Saved data entries
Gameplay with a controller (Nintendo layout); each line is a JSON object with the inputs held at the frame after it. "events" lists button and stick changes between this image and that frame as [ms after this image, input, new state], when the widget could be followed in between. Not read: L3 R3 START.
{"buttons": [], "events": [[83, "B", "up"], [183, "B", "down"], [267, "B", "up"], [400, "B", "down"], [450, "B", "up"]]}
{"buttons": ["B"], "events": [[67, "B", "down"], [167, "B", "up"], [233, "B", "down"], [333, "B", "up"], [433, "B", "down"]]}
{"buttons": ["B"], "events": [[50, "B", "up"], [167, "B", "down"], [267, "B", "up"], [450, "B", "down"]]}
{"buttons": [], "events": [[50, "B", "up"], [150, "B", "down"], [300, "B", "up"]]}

▶ [Work instructions]:
What is needed is a single number: how many lines of the data contain the word "buttons".

▶ [Solution to this problem]:
4